España dio un paso de gigante para regular el uso de la inteligencia artificial (IA) con una ley que exige que los contenidos generados o manipulados con IA deberán identificarse para que los usuarios sepan cuándo están frente a material artificial.
La norma, que ahora iniciará su trámite parlamentario, adapta la legislación española al Reglamento Europeo de Inteligencia Artificial y busca establecer límites sobre qué usos están permitidos, cuáles estarán prohibidos y qué sanciones enfrentarán empresas o desarrolladores que incumplan las reglas.
Uno de los objetivos principales es aumentar la transparencia, por lo que se exigiría que las imágenes, grabaciones o videos creados mediante sistemas de IA incorporen etiquetas que permitan reconocer su origen artificial.
La intención es reducir el margen de engaño en ámbitos como redes sociales, publicidad, entretenimiento o política.
La medida llega en medio del crecimiento de los ‘deepfakes’, contenidos hiperrealistas generados por IA que puede imitar voces, rostros y situaciones inexistentes. Este contenido se ha intensificado en redes sociales, en campañas políticas y en la creación de material sexual falso sin consentimiento.
Regulaciones de la IA

El proyecto incorpora una lista de prácticas consideradas de alto riesgo o directamente incompatibles con los derechos fundamentales.
Entre las restricciones previstas están:
Sistemas que manipulen decisiones mediante técnicas subliminales o engañosas.
Aplicaciones que exploten vulnerabilidades específicas.
Modelos capaces de identificar perfiles vulnerables y dirigirlos hacia actividades potencialmente dañinas.
Sistemas que generen o manipulen contenido falso con apariencia realista.
Herramientas para producir pornografía infantil mediante inteligencia artificial.
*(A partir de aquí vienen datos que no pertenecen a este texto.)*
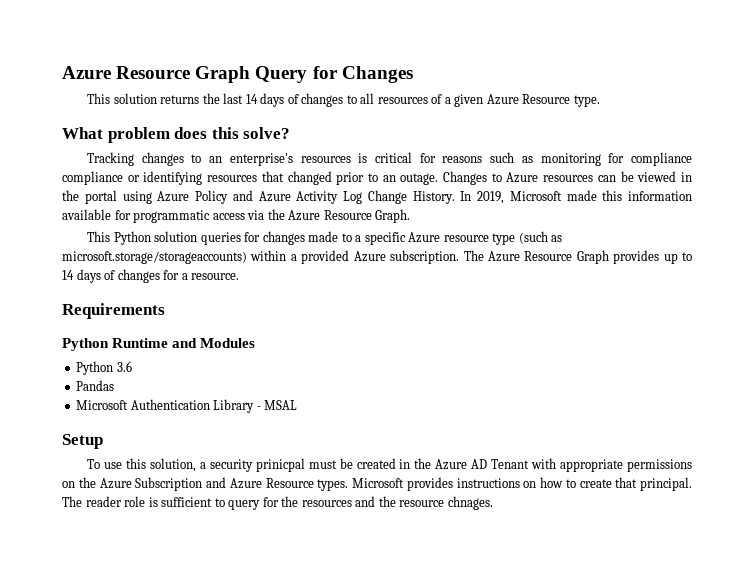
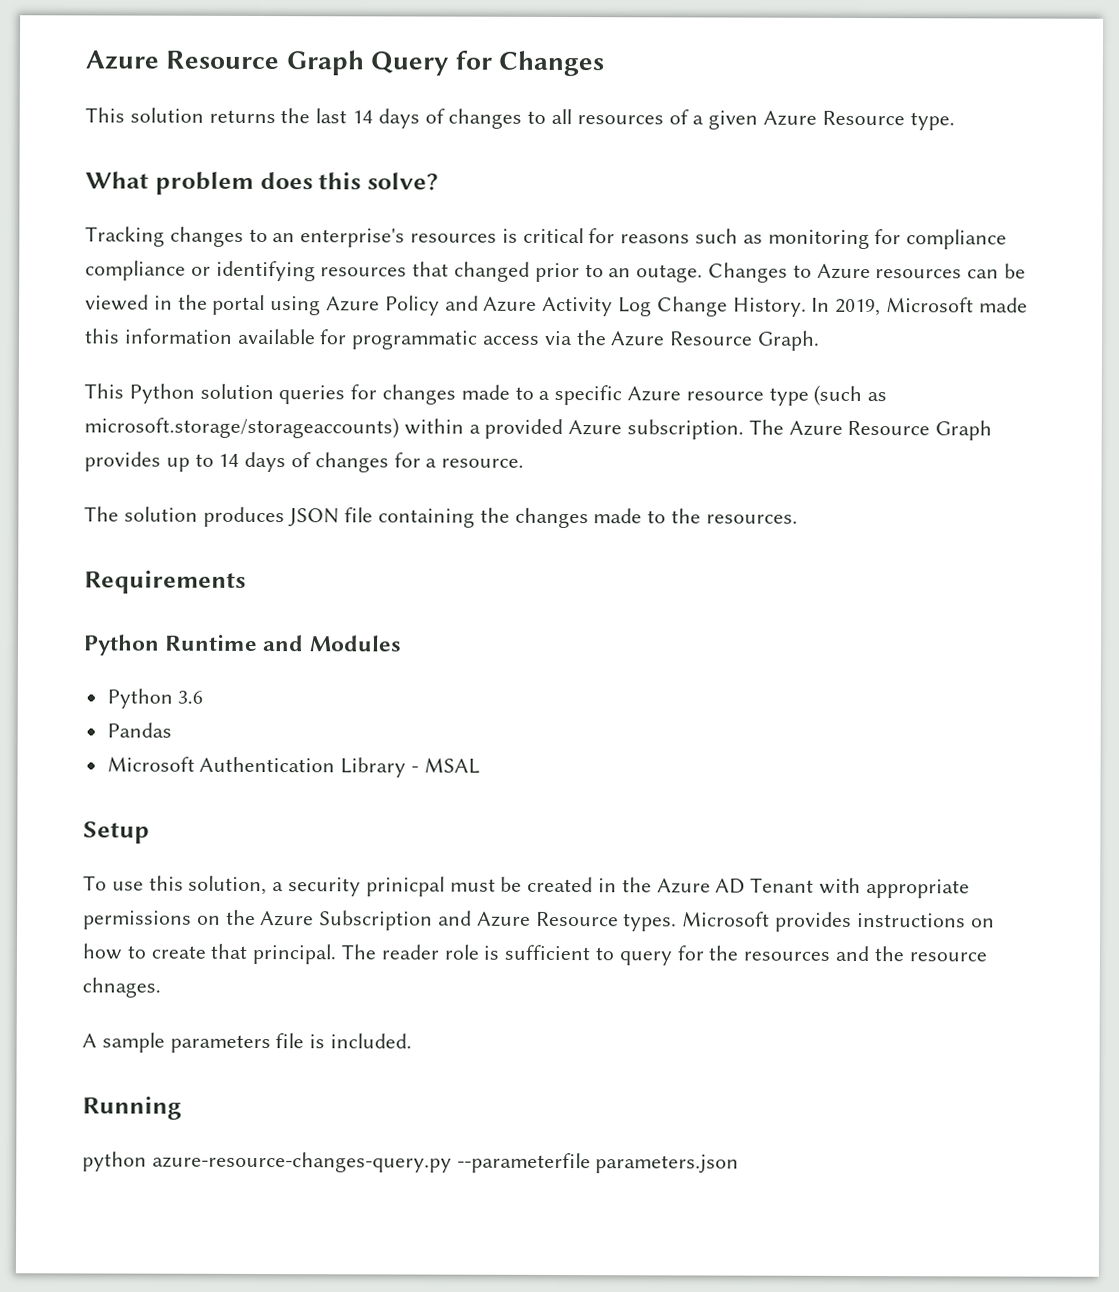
(240, 276) none -> [84,506,798,529] // The solution produces JSON file containing the changes made to the resources.
(493, 503) none -> [82,1032,413,1054] [82,1096,182,1120] [82,1151,740,1174] // A sample parameters file is included. // Running // python azure-resource-changes-query.py --parameterfile parameters.json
Aplicaciones de IA que induzcan conductas perjudiciales o peligrosas.
El proyecto incorpora un régimen sancionador escalonado. Las infracciones leves podrían recibir multas desde 6.000 euros, mientras que las más graves alcanzarían hasta 35 millones de euros o porcentajes elevados sobre la facturación global de una empresa.
Para empresas que desarrollan o usan IA, la nueva regulación implicará revisar si sus productos pertenecen a categorías restringidas o consideradas de alto riesgo. También podrían verse obligadas a incorporar mecanismos adicionales de supervisión y transparencia.
Para usuarios, el cambio más visible sería identificar con mayor facilidad cuándo una imagen, audio o video fue generado artificialmente.